Il Procuratore Generale presso la Corte di Appello de L’Aquila ricorreva “per saltum” avverso una sentenza con la quale il Tribunale di L’Aquila in composizione monocratica aveva assolto l’imputato dal reato di cui all’art. 341-bis c.p. per insussistenza del fatto.
In particolare, il Procuratore Generale ricorrente deduceva i seguenti motivi: 1) violazione di legge in relazione all’art. 341-bis c.p. perché era stato escluso il reato di oltraggio in quanto commesso all’interno di una struttura penitenziaria riservata ai detenuti in regime di 41 bis 0.P. e, quindi, in un luogo che non poteva essere ritenuto pubblico o aperto al pubblico trattandosi, secondo il procuratore ricorrente, di una interpretazione erronea contraddetta dalla giurisprudenza di legittimità che ammette che anche l’istituto penitenziario, pur non essendo un luogo di libero all’accesso a tutti, è comunque un luogo aperto ad una moltitudine di soggetti, oltre ai detenuti anche al personale penitenziario, e quindi aperto ad un numero di persone indeterminato che convivono nella struttura.
Le valutazioni giuridiche formulate dalla Cassazione.
Il ricorso veniva ritenuto fondato per le seguenti ragioni.

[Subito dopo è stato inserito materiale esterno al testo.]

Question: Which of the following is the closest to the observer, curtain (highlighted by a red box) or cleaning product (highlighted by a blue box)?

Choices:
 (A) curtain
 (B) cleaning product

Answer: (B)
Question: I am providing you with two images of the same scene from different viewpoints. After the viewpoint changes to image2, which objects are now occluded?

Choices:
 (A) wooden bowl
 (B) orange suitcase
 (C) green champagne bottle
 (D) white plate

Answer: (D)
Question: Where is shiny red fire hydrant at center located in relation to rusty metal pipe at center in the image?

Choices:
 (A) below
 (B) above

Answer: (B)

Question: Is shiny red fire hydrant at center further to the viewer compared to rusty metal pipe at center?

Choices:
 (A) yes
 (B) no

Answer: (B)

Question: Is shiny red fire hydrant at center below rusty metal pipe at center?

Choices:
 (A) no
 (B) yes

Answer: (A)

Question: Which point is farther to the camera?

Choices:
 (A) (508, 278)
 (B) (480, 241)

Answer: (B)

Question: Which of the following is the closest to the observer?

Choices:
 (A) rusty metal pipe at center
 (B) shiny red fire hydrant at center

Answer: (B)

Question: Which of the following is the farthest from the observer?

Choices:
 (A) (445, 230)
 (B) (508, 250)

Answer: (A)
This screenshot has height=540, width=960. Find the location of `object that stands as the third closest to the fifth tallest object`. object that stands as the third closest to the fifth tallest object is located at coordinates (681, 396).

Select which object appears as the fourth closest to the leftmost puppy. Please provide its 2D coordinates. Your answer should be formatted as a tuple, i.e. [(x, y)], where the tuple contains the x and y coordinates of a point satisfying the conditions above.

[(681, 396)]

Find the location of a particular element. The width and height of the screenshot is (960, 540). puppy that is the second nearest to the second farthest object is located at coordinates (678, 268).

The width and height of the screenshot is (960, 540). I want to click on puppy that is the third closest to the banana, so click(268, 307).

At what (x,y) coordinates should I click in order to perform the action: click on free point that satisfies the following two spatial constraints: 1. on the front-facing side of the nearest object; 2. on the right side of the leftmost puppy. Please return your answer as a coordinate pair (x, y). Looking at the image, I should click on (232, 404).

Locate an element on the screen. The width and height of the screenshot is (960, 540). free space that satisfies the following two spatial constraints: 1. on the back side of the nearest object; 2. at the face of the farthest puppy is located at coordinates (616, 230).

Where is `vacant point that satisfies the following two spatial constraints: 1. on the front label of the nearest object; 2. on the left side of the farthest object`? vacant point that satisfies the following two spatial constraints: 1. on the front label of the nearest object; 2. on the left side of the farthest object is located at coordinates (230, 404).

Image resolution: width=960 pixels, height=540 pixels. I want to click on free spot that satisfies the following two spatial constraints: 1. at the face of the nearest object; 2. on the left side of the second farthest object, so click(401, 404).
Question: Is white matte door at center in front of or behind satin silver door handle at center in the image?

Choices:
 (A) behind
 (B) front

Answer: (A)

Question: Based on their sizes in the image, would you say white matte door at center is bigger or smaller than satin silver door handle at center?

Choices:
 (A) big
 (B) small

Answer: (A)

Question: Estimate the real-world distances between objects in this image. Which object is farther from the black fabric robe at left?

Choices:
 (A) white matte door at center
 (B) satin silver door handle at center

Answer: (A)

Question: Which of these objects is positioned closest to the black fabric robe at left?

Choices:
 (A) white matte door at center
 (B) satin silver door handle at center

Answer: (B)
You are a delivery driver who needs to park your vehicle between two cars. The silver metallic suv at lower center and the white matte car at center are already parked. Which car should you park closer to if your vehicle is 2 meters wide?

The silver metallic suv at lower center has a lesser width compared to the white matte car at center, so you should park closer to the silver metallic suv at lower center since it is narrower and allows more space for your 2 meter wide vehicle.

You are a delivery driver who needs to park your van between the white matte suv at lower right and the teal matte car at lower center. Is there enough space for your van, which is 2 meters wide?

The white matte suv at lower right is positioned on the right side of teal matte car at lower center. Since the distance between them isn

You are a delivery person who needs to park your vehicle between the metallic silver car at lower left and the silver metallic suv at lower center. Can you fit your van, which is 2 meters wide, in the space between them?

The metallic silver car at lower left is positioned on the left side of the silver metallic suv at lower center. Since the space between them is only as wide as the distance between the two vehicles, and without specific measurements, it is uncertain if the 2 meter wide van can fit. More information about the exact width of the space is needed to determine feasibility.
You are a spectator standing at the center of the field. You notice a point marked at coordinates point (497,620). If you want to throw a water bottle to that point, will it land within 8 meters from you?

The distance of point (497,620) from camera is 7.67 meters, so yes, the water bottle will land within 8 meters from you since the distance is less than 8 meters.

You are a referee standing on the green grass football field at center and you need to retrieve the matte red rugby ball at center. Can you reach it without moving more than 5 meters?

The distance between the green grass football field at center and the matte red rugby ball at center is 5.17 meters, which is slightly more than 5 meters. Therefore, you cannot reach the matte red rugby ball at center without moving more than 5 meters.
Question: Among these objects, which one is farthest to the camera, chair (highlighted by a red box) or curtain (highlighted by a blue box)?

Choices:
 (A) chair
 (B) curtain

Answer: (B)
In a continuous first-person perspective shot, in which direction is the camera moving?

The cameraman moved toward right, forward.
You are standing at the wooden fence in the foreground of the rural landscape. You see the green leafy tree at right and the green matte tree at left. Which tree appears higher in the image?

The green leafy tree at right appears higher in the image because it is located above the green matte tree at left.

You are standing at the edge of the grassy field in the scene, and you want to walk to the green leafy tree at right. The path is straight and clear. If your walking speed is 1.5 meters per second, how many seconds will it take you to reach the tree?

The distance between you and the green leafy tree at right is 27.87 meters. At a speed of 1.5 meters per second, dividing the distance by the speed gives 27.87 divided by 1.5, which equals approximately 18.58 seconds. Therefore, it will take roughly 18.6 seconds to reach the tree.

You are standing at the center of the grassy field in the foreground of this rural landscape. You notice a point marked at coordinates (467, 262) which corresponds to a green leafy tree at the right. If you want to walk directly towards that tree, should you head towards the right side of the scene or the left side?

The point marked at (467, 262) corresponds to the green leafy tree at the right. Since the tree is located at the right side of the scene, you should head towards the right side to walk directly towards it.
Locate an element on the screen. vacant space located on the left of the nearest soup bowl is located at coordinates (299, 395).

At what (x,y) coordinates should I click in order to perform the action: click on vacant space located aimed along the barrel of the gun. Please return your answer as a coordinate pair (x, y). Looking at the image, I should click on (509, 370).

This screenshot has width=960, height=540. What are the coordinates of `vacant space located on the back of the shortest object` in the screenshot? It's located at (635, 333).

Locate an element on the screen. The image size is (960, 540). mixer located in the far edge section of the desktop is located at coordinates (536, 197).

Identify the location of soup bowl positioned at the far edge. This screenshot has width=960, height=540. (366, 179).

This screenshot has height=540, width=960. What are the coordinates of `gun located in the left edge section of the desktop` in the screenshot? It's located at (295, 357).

Si faceva prima di tutto presente come, nella sentenza impugnata, senza ulteriori valutazioni in merito alla integrazione degli altri elementi richiesti per l’integrazione della fattispecie di reato prevista dall’art. 341- bis c.p., fosse stata esclusa a priori la configurabilità del predetto reato sulla base dell’errato convincimento che l’ambiente penitenziario non possa essere ritenuto luogo aperto al pubblico.
Invece, secondo il costante orientamento, formatosi nella giurisprudenza di legittimità con riguardo a diverse figure di reato (atti osceni, porto e detenzione illegali d’arma), e più specificamente anche con riguardo al delitto di oltraggio a pubblico ufficiale, nella nozione di luogo aperto al pubblico rientrano, invece, anche la cella e gli ambienti penitenziari essendo stato osservato che assume rilievo centrale ai fini della qualificazione dell’ambiente penitenziario come luogo aperto al pubblico la destinazione alla fruizione di un numero indeterminato di soggetti che, in presenza di determinate condizioni, hanno la possibilità pratica e giuridica di accedervi essendo, invece, irrilevante che l’accesso
dei detenuti sia coattivo e volto a soddisfare un interesse pubblico (Sez. 6, n. 26028 del 15/05/2018).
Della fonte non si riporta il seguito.